◆ AVAILABLE RECORDS:
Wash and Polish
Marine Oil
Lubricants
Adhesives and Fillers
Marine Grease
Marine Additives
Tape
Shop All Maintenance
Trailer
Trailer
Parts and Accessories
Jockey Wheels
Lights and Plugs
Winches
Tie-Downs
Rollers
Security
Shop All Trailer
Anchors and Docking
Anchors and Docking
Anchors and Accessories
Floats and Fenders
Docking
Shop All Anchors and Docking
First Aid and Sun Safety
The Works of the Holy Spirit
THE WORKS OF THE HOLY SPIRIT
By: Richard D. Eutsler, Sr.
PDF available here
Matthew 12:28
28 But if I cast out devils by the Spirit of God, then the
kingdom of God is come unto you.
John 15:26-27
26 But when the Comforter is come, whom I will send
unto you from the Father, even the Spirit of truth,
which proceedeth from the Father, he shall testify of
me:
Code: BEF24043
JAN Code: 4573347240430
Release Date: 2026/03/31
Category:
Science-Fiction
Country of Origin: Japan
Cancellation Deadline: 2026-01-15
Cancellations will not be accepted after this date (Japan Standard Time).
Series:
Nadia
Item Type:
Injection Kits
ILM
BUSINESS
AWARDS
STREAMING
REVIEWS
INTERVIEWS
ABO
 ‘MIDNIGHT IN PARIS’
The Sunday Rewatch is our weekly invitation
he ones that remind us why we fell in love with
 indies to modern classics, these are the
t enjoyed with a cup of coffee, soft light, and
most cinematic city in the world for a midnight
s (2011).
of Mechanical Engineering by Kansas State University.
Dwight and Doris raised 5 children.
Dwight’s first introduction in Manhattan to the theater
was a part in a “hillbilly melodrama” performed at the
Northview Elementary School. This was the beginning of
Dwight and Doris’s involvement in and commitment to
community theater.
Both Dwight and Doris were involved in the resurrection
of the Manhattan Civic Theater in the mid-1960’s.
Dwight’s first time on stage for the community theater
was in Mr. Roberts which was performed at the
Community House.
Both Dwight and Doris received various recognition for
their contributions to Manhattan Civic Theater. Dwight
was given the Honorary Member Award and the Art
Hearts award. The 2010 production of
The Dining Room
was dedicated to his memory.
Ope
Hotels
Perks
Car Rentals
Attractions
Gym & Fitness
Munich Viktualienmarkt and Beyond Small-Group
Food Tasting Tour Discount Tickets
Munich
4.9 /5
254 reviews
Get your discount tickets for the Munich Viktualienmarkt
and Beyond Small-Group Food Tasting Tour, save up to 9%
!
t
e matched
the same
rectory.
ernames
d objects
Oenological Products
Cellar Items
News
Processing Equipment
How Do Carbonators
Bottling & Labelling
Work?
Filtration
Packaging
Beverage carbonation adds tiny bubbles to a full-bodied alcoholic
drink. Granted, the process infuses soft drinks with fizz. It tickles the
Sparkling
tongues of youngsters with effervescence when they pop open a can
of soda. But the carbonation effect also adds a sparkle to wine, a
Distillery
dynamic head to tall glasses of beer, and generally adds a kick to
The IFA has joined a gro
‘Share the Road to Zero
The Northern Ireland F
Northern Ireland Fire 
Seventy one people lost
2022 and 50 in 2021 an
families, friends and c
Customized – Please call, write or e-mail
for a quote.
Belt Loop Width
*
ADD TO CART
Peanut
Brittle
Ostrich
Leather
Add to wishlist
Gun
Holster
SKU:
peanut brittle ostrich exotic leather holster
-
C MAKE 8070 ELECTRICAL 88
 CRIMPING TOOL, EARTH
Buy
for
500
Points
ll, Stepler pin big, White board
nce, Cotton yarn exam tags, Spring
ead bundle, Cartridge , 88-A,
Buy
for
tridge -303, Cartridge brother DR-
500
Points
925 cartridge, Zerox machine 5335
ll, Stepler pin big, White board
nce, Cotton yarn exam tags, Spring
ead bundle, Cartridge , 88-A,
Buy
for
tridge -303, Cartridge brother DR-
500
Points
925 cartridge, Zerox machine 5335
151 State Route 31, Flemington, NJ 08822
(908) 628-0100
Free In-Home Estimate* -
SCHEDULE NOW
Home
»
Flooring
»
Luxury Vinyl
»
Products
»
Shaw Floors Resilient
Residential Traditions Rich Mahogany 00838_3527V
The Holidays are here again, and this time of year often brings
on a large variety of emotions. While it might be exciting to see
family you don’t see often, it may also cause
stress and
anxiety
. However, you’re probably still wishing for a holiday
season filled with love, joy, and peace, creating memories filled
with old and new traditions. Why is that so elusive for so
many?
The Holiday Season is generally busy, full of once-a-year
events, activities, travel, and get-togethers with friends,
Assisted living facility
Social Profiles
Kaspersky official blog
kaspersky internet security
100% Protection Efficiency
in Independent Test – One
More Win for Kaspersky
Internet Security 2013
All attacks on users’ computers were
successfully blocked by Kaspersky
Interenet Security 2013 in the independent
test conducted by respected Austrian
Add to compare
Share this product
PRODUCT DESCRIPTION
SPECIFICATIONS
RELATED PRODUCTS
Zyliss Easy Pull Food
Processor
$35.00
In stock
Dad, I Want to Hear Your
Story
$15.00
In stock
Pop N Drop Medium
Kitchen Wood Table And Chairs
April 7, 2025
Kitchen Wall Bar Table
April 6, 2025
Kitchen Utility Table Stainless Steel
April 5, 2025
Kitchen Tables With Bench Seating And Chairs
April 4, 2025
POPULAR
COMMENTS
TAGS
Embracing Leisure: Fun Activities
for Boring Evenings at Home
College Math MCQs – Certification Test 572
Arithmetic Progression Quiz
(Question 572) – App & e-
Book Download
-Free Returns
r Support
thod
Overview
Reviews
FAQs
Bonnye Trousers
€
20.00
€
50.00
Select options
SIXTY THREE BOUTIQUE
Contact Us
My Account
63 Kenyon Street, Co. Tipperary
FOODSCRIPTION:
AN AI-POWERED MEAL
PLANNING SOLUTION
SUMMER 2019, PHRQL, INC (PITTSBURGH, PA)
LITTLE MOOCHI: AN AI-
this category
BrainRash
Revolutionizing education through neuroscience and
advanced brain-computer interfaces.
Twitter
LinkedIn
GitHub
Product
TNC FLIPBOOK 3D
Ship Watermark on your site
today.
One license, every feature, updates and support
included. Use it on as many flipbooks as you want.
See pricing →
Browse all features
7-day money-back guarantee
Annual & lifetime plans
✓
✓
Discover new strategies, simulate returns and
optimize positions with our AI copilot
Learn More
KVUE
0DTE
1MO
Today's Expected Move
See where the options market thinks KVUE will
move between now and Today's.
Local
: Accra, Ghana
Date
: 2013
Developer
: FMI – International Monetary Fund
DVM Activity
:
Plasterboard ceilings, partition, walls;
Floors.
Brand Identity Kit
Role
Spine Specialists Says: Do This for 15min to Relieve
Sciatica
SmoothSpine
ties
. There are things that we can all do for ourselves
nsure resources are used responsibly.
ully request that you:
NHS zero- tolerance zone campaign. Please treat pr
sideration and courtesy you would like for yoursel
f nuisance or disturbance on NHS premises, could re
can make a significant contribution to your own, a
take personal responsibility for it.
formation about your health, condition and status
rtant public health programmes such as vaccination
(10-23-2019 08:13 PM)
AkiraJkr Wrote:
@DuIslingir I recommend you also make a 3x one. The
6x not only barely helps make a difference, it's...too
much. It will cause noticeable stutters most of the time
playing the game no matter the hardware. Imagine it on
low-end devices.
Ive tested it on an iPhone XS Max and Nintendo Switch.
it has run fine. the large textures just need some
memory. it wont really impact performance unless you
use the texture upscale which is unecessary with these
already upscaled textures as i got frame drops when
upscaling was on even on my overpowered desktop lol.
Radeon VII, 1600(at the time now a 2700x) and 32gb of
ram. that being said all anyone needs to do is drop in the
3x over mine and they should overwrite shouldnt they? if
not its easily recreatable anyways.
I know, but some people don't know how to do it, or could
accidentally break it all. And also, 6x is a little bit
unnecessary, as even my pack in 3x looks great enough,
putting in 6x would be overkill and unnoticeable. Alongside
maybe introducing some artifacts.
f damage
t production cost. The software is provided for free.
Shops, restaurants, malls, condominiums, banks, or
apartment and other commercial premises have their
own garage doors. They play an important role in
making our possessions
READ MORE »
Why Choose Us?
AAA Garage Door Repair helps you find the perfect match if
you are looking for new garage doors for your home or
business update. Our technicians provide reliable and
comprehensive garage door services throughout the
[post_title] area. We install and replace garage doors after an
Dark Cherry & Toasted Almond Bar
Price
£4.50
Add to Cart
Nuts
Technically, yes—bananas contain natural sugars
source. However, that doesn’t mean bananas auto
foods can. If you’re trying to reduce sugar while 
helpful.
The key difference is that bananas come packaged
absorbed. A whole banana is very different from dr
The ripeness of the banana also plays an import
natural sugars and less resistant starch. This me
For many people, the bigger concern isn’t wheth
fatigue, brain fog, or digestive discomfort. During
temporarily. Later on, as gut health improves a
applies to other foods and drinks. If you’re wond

◆ EXERCISE: Output should match, line for line, the stretch of the material above from the line holding "Embracing Leisure: Fun Activities" through the line holding "ully request that".

◆ OUTPUT:
Embracing Leisure: Fun Activities
for Boring Evenings at Home
College Math MCQs – Certification Test 572
Arithmetic Progression Quiz
(Question 572) – App & e-
Book Download
-Free Returns
r Support
thod
Overview
Reviews
FAQs
Bonnye Trousers
€
20.00
€
50.00
Select options
SIXTY THREE BOUTIQUE
Contact Us
My Account
63 Kenyon Street, Co. Tipperary
FOODSCRIPTION:
AN AI-POWERED MEAL
PLANNING SOLUTION
SUMMER 2019, PHRQL, INC (PITTSBURGH, PA)
LITTLE MOOCHI: AN AI-
this category
BrainRash
Revolutionizing education through neuroscience and
advanced brain-computer interfaces.
Twitter
LinkedIn
GitHub
Product
TNC FLIPBOOK 3D
Ship Watermark on your site
today.
One license, every feature, updates and support
included. Use it on as many flipbooks as you want.
See pricing →
Browse all features
7-day money-back guarantee
Annual & lifetime plans
✓
✓
Discover new strategies, simulate returns and
optimize positions with our AI copilot
Learn More
KVUE
0DTE
1MO
Today's Expected Move
See where the options market thinks KVUE will
move between now and Today's.
Local
: Accra, Ghana
Date
: 2013
Developer
: FMI – International Monetary Fund
DVM Activity
:
Plasterboard ceilings, partition, walls;
Floors.
Brand Identity Kit
Role
Spine Specialists Says: Do This for 15min to Relieve
Sciatica
SmoothSpine
ties
. There are things that we can all do for ourselves
nsure resources are used responsibly.
ully request that you:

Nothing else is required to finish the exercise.